I still want to read The Color of Water (memoir) and Deacon King Kong, maybe The Good Lord Bird.

His website: HERE.

His books:

  • Miracle at St. Anna
  • The Good Lord Bird
  • Song Yet Sung
  • The Color of Water
  • Deacon King Kong
  • Kill ‘Em and Leave
  • Five Carat Soul
  • The Heaven & Earth Grocery Store

“’That woman,’ his cousin Isaac grumbled, ‘is a real Bulgarian. Whenever they fee like working, they sit and wait till the feeling passes. They can’t pour a glass of water without making a party of it’” (p19-20

“I don’t ask her no questions. I like breathing” (p94).

“He was a true Jew, a man of ideas who understood the meaning of celebration and music and that the blend of those things meant life itself” (p220).

“…a device that fed them their oppression disguised as free thought” (p226).

“You will not find one parent in ten thousand who would raise their child to be a murderer acting like they got God’s understanding” (p244-245).

“But pretending to know everything and acting like you’re better than you know you are puts a terrible strain on a body. It makes you a stumbling stone to your own justice” (p245).

“’Rumors don’t prove much.’ / ‘They prove people can talk is all…’” (p260).

“To her, the world was not a china closet where you admire this and don’t touch that. Rather, she saw it as a place where every act of living was a chance for tikkun olam, to improve the world” (p275).

“And the absence of her meant a thousand tomorrows empty of whatever promise they had once held” (p276).

“’A lawyer will get it done. This is a land of laws.’ / ’White folks’ laws,’ Nate said softly, ‘The minute you leave the room, the next white fell comes along and the law is how he says it is’” (p281).

“Now there’s man’s understanding and there’s women’s understanding. There is white folks’ understanding and Negroes’ understanding.
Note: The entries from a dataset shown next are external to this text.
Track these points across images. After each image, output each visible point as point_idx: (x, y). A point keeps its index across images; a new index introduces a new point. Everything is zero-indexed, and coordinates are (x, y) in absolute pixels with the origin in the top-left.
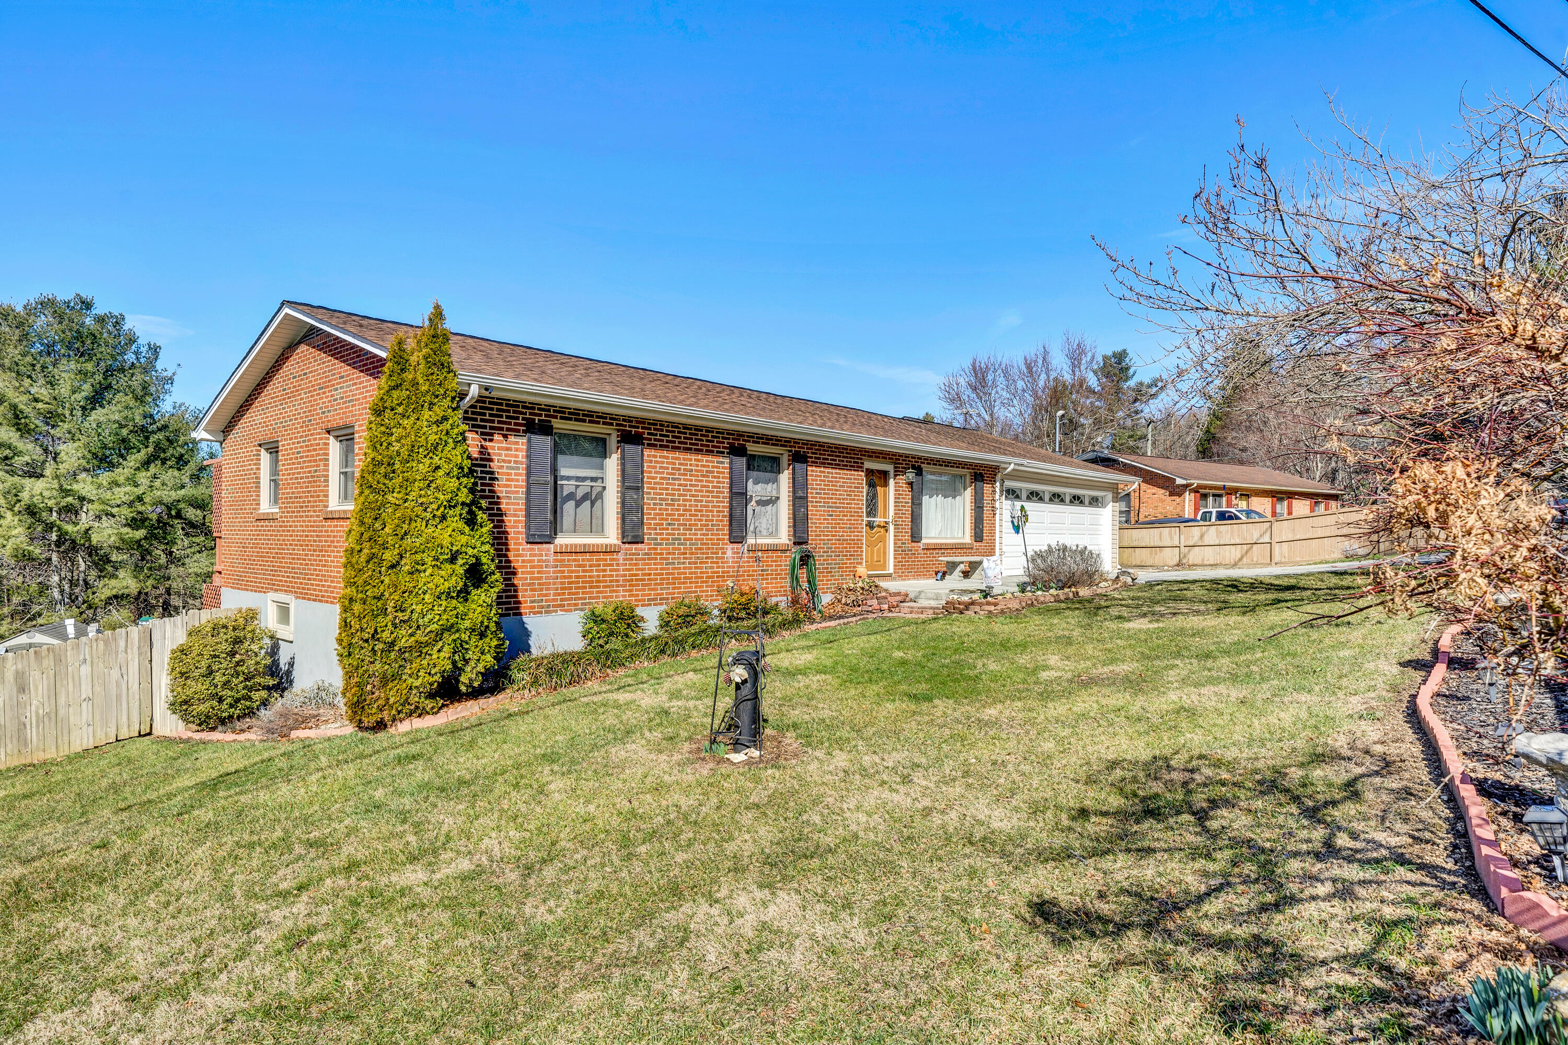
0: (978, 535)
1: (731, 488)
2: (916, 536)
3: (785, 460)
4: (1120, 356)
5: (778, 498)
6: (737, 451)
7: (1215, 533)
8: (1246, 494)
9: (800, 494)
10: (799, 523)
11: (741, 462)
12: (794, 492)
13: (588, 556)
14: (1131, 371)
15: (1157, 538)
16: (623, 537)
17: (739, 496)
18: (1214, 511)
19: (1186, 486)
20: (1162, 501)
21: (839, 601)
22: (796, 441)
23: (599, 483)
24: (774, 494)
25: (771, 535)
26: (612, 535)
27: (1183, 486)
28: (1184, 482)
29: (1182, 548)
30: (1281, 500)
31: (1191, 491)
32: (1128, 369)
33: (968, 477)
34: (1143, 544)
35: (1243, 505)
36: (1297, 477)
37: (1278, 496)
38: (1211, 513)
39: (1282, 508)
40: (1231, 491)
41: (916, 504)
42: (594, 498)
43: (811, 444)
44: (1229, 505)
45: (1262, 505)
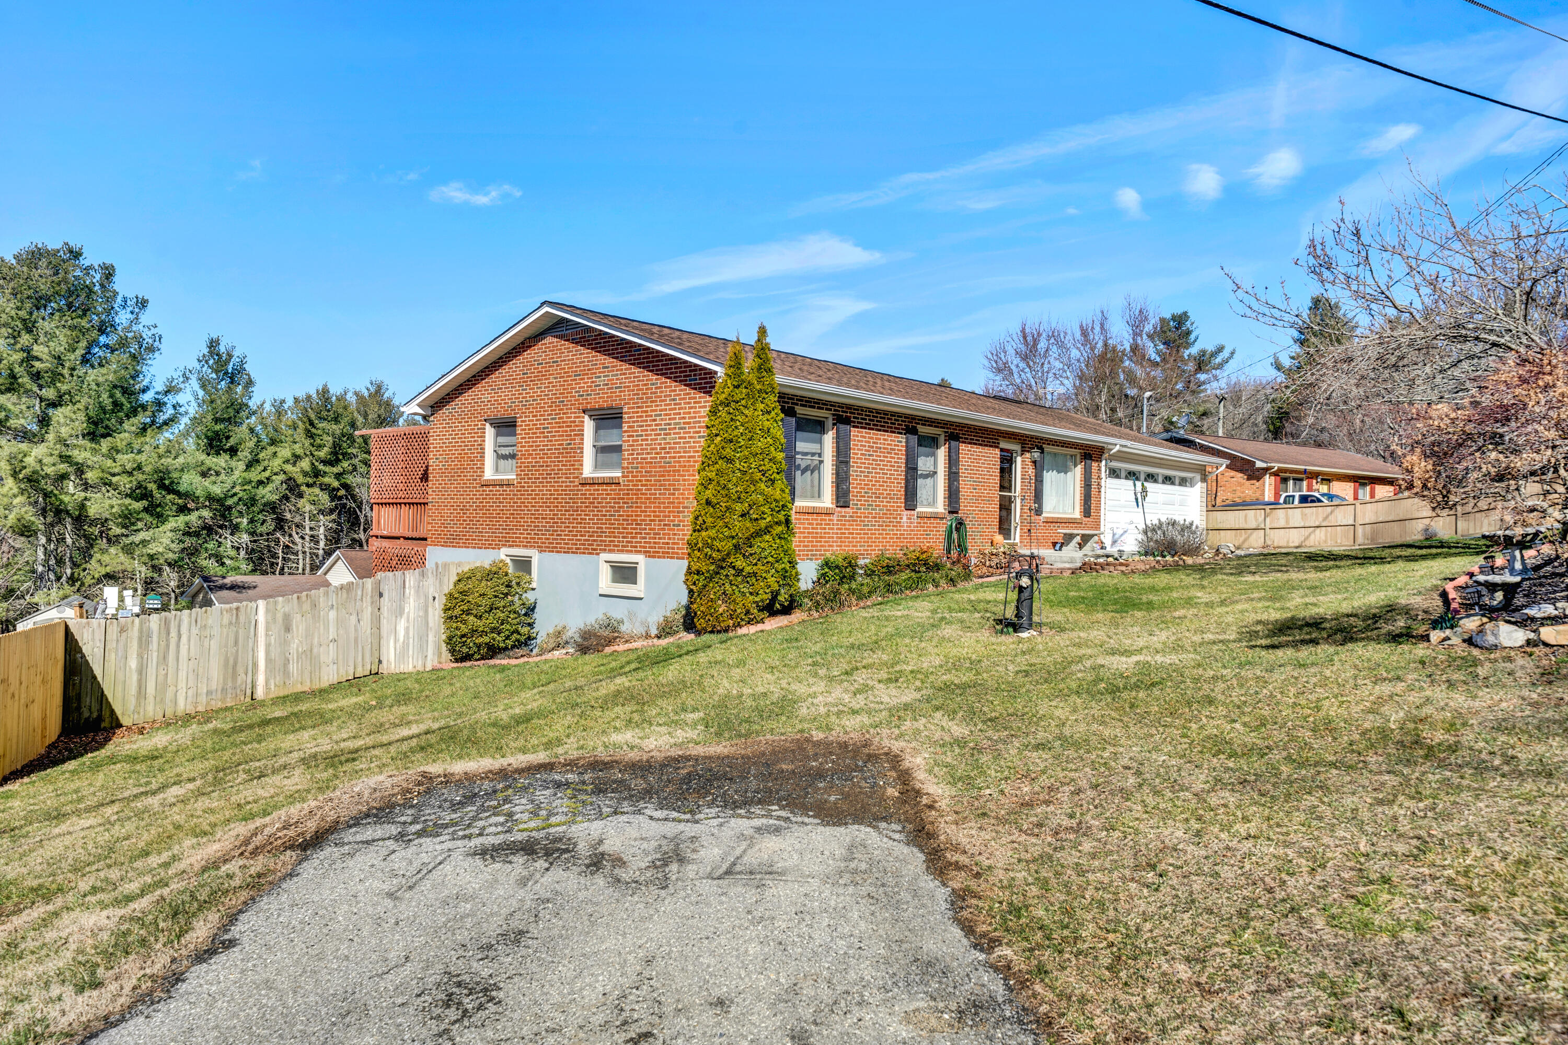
0: (1087, 512)
1: (907, 463)
2: (1039, 512)
3: (942, 439)
4: (1180, 320)
5: (935, 473)
6: (910, 431)
7: (1297, 515)
8: (1327, 479)
9: (954, 470)
10: (953, 495)
11: (914, 439)
12: (950, 468)
13: (815, 516)
14: (1192, 337)
15: (1242, 520)
16: (837, 502)
17: (912, 471)
18: (1297, 495)
19: (1266, 470)
20: (1241, 485)
21: (984, 565)
22: (952, 424)
23: (816, 458)
24: (932, 469)
25: (929, 505)
26: (827, 500)
27: (1263, 469)
28: (1264, 465)
29: (1268, 531)
30: (1364, 485)
31: (1271, 474)
32: (1188, 333)
33: (1078, 457)
34: (1228, 527)
35: (1324, 489)
36: (1380, 462)
37: (1361, 481)
38: (1293, 497)
39: (1364, 493)
40: (1313, 475)
41: (1039, 480)
42: (815, 469)
43: (962, 426)
44: (1310, 488)
45: (1344, 489)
And then there is just plain wisdom” (p297).

“Everything got everything to do with everything” (p307).

There was some buzz in May of 2024 about Spielberg producing an A24 adaptation of Heaven & Earth, but it’s too early with too little info to say whether it’s likely to happen or not.

3 thoughts on “Book Review: The Heaven & Earth Grocery Store

  1. I don’t agree with almost anything you wrote in this review. You didn’t like the book but wrote a big review about it. I wonder if you think you write better than him.

    • Yeah, you definitely don’t have to think you write better than someone to find fault with their book or share that you didn’t enjoy it. I found this book disappointing, but I did give some good points (as I always do). The idea behind my reviews is to share my experience with a book in a way that others can determine from my review whether or not they might want to read it–it has nothing to do with whether or not I enjoyed it because that’s not how reading experiences work. Glad you liked the book? Many do. And there’s a lot to talk about there.